§ EXERCISE
Given the records below, pull every line with the word "knee" into the answer.

------------------------------------------------------------------------

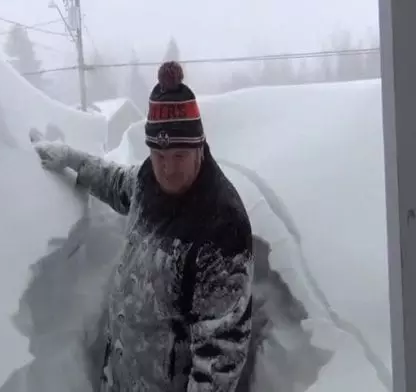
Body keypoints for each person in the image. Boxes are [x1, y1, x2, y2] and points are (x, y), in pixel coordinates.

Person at [34, 61, 253, 392]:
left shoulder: (221, 226)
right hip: (122, 377)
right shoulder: (147, 180)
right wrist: (72, 160)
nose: (167, 169)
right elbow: (115, 181)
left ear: (199, 146)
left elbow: (219, 360)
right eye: (158, 155)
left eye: (178, 156)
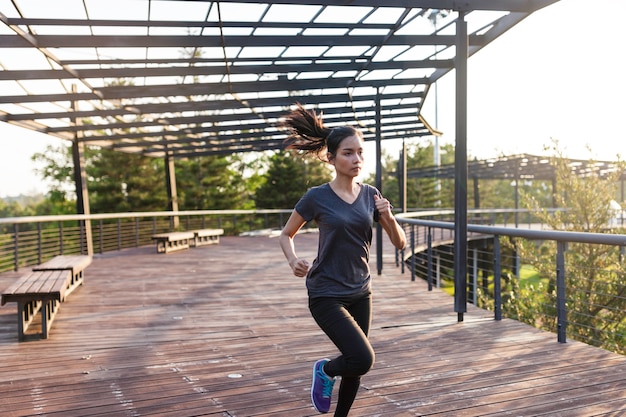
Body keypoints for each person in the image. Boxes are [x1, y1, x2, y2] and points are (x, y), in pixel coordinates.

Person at [278, 103, 407, 416]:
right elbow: (286, 234)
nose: (357, 159)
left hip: (361, 292)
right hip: (326, 293)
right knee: (363, 358)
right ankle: (324, 370)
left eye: (360, 152)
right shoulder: (316, 197)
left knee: (355, 366)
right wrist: (293, 259)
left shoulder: (371, 194)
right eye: (348, 153)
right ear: (331, 157)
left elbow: (400, 243)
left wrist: (388, 218)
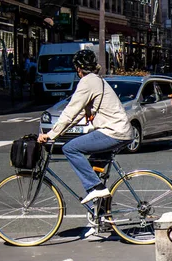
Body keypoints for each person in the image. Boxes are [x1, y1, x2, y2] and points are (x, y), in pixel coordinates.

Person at [37, 50, 133, 205]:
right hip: (120, 131)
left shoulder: (88, 81)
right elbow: (79, 113)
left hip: (113, 132)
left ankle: (97, 188)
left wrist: (51, 134)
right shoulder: (96, 80)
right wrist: (59, 132)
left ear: (79, 68)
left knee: (70, 149)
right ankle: (100, 217)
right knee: (92, 170)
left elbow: (71, 110)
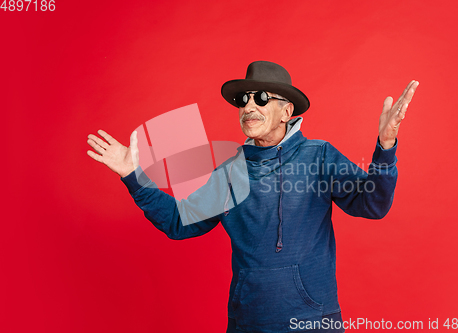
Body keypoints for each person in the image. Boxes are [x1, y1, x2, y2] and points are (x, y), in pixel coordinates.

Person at [87, 61, 419, 332]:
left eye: (261, 98)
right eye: (243, 99)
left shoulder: (319, 156)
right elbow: (179, 221)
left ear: (286, 110)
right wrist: (133, 174)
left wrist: (385, 147)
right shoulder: (230, 173)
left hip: (313, 322)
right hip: (248, 322)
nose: (249, 106)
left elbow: (373, 204)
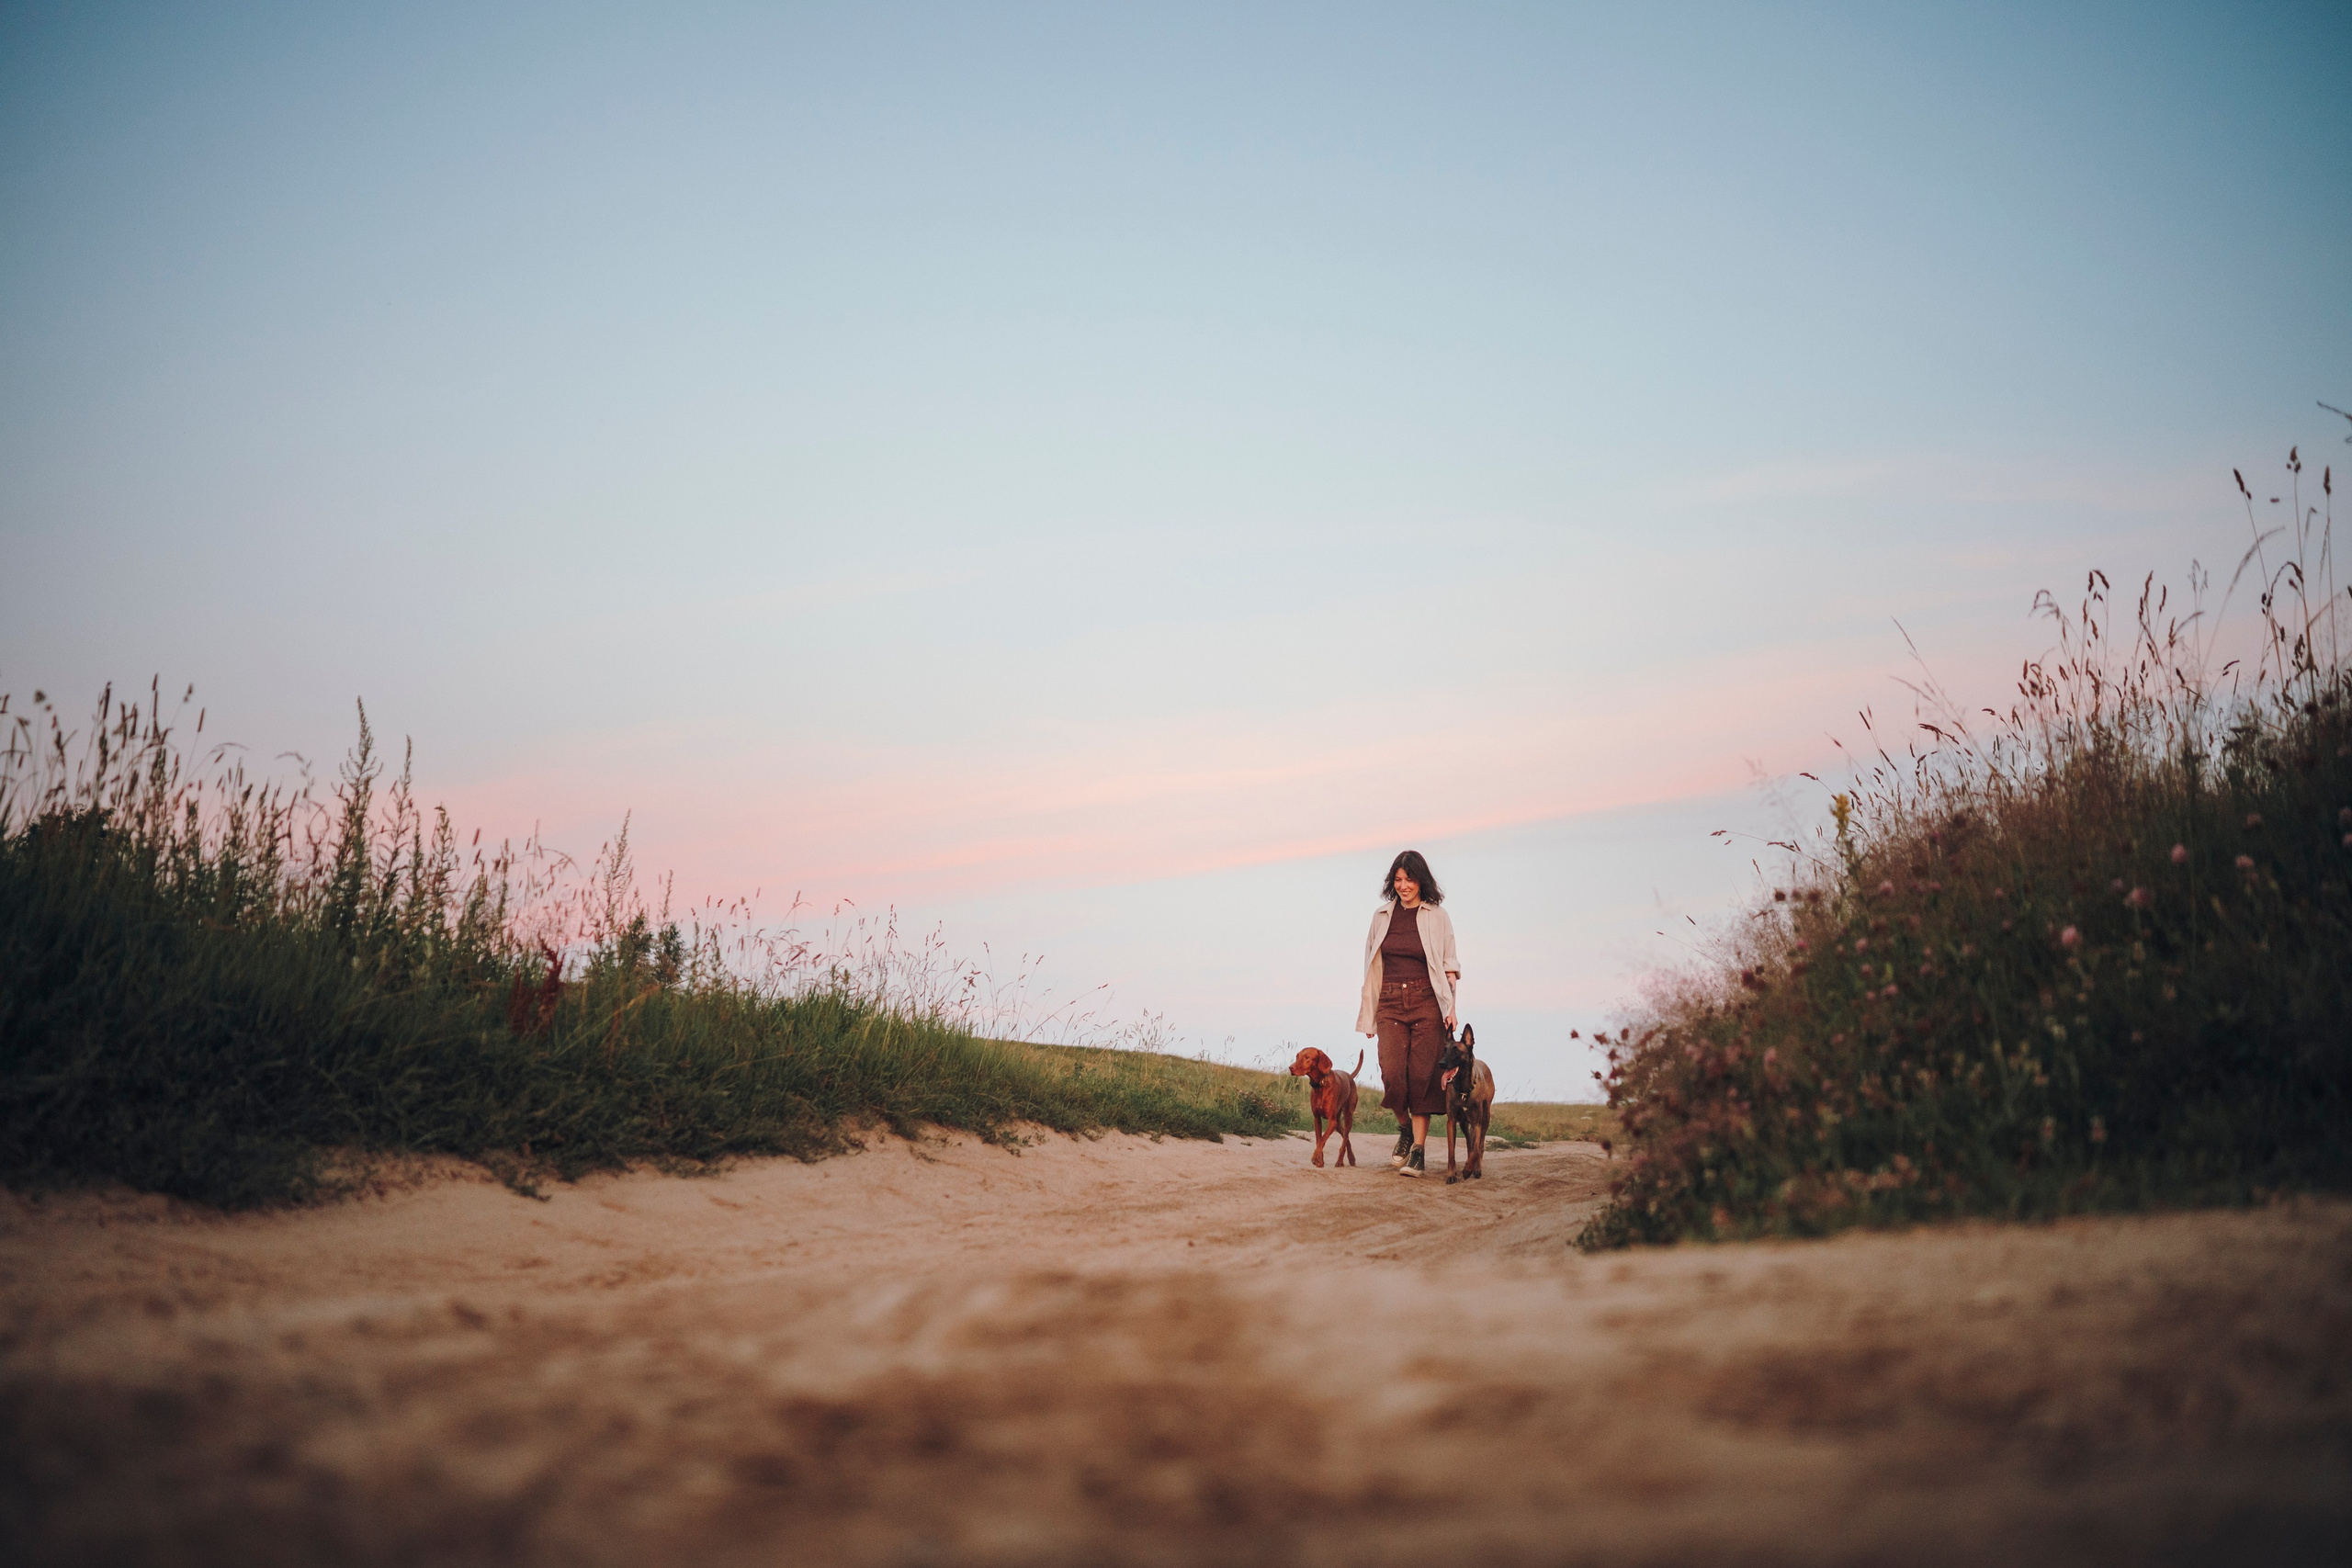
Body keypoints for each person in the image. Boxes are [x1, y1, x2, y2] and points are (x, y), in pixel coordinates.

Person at [1356, 850, 1461, 1178]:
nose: (1403, 886)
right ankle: (1403, 1128)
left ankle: (1417, 1150)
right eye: (1398, 880)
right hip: (1388, 1001)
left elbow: (1449, 967)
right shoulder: (1381, 916)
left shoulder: (1437, 916)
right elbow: (1370, 967)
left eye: (1409, 879)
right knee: (1392, 1074)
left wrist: (1452, 1008)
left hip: (1427, 1001)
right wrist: (1370, 1013)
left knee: (1421, 1077)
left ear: (1421, 881)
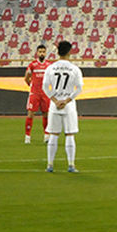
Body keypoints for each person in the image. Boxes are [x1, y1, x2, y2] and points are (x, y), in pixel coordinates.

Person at [43, 40, 84, 173]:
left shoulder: (51, 67)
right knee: (70, 134)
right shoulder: (74, 68)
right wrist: (66, 101)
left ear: (57, 52)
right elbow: (79, 88)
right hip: (69, 106)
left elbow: (45, 86)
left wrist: (55, 100)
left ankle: (50, 165)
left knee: (53, 134)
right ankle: (71, 165)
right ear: (69, 52)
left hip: (54, 107)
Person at [23, 44, 52, 144]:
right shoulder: (33, 65)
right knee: (31, 114)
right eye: (40, 52)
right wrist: (30, 85)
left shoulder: (49, 65)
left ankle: (46, 135)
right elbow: (27, 77)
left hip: (45, 93)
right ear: (37, 53)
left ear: (46, 52)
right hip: (35, 93)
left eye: (43, 51)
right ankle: (27, 136)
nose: (42, 53)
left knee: (46, 114)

------------------------------------------------------------------------

§ WRITTEN RESPONSE
right knee: (363, 358)
left knee: (355, 366)
left knee: (70, 149)
right knee: (92, 170)
right knee: (1392, 1074)
left knee: (1421, 1077)
right knee: (70, 134)
left knee: (53, 134)
right knee: (31, 114)
left knee: (46, 114)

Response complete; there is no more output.